Work instruction: Could you copy exactly the lines from the one containing "List each element's" through the last line of the records below, leaving out any pictures?

········

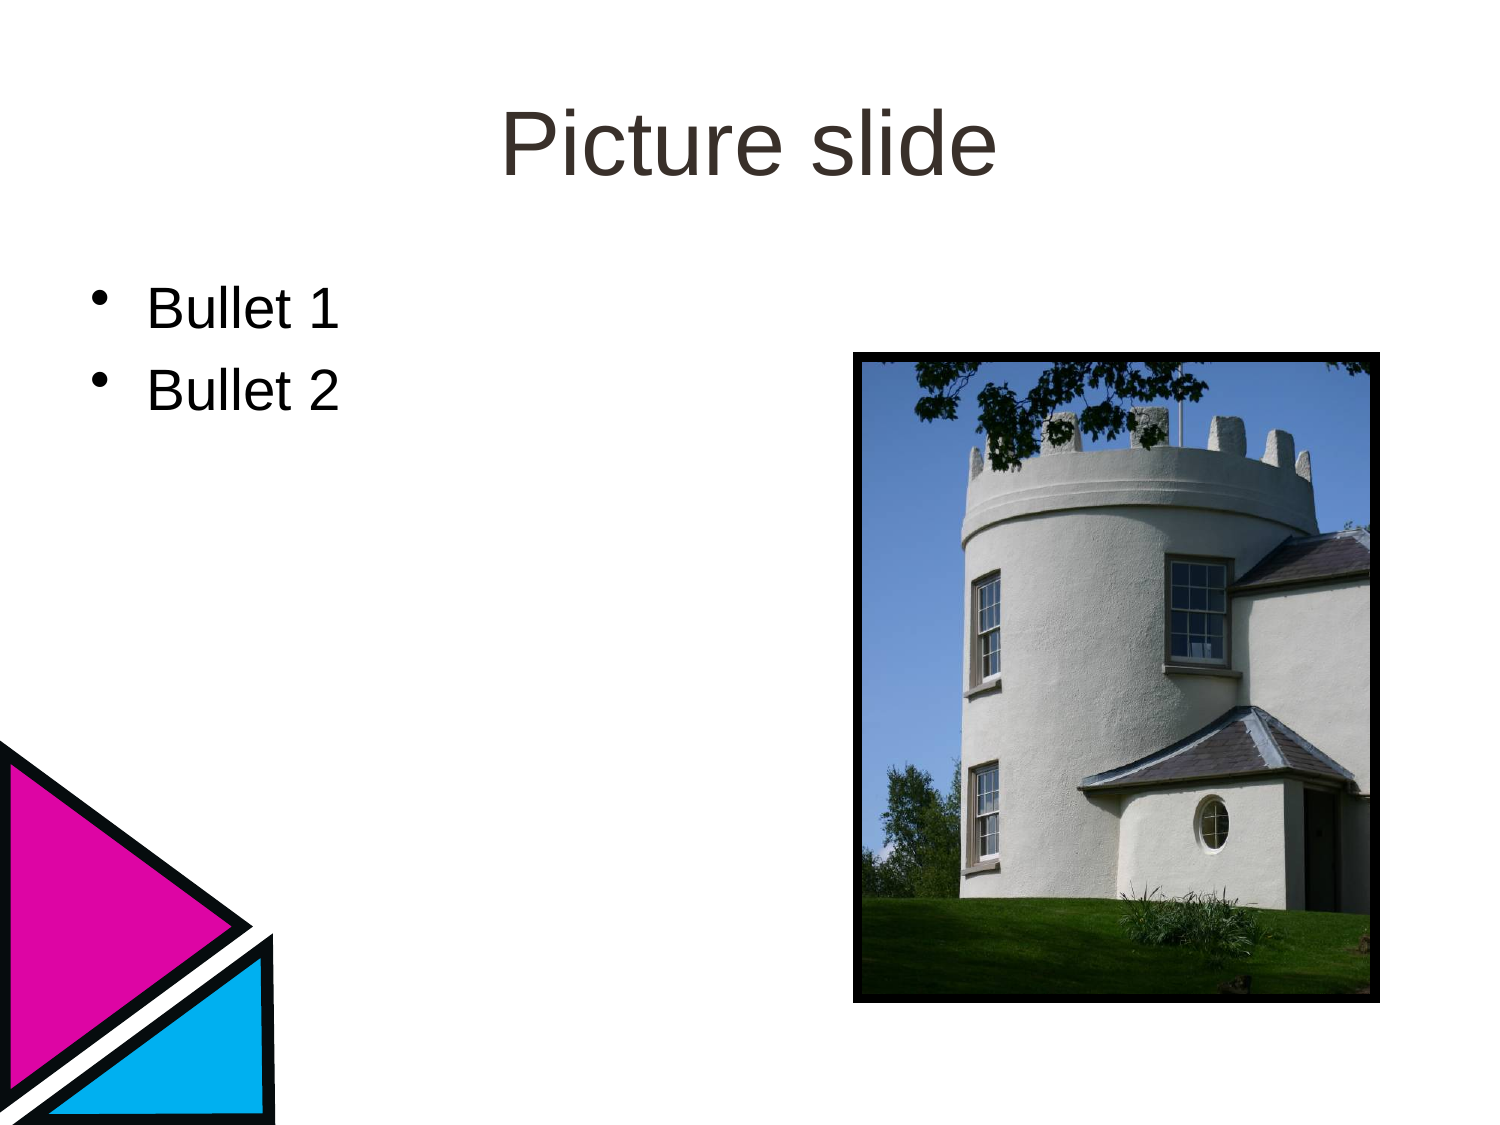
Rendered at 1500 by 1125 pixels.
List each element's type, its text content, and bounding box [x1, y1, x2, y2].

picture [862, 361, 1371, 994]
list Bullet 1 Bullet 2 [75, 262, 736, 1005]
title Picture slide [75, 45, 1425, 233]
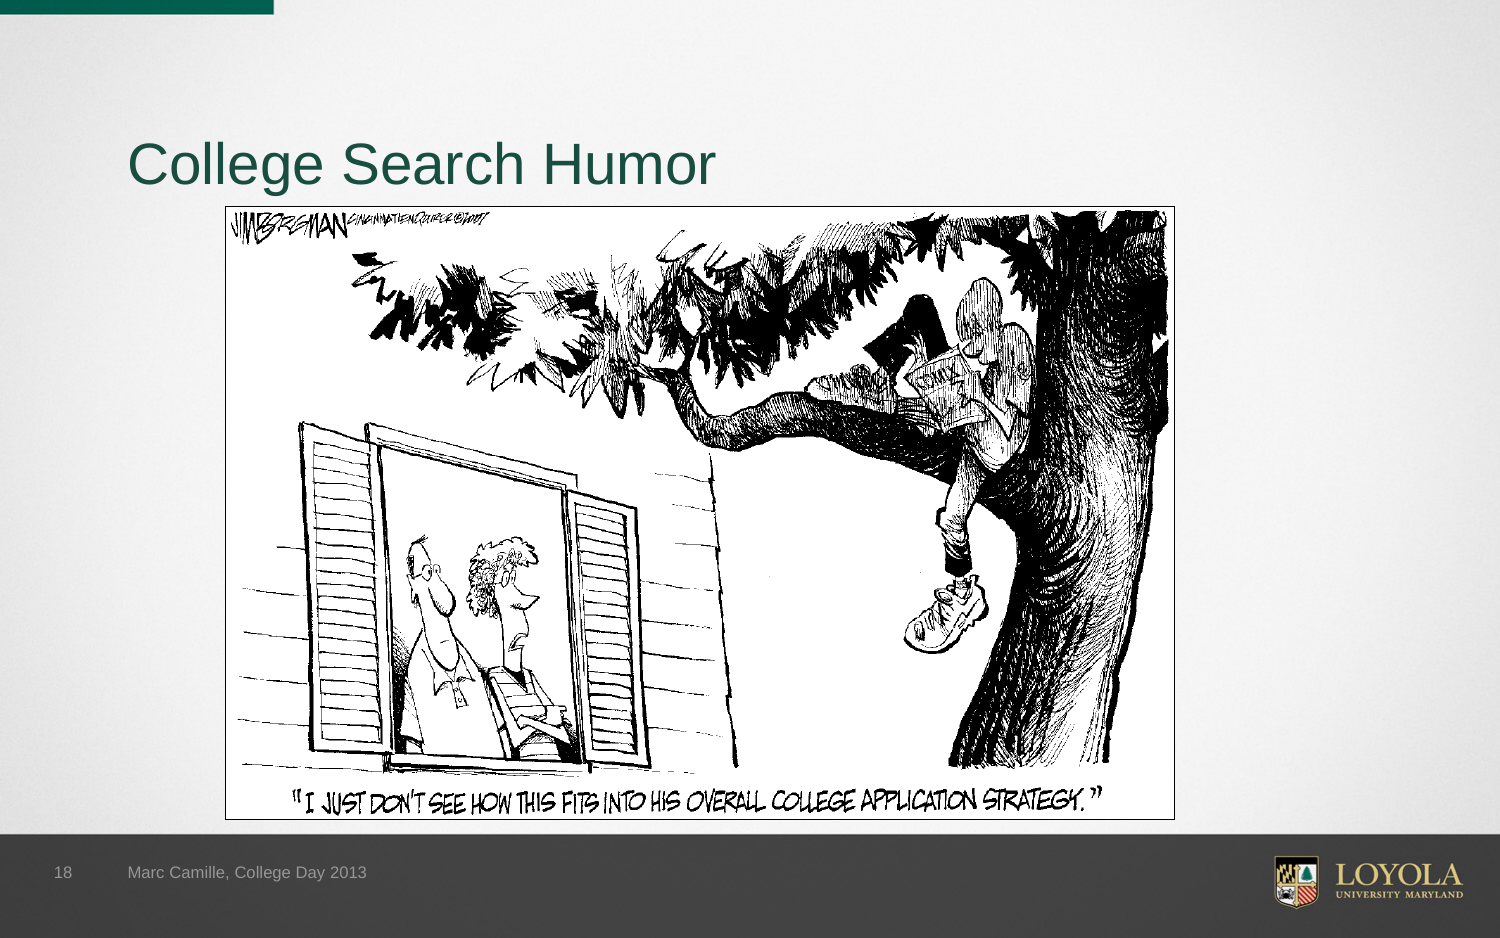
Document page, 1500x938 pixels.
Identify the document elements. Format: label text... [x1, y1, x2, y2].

········

Exercise result:
List each element's type, its text content, and bounding box [x1, y1, x2, y2].

picture [862, 361, 1371, 994]
list Bullet 1 Bullet 2 [75, 262, 736, 1005]
title Picture slide [75, 45, 1425, 233]
Document page, 1500x938 pixels.
Identify the document elements. Format: label text... [x1, y1, x2, y2].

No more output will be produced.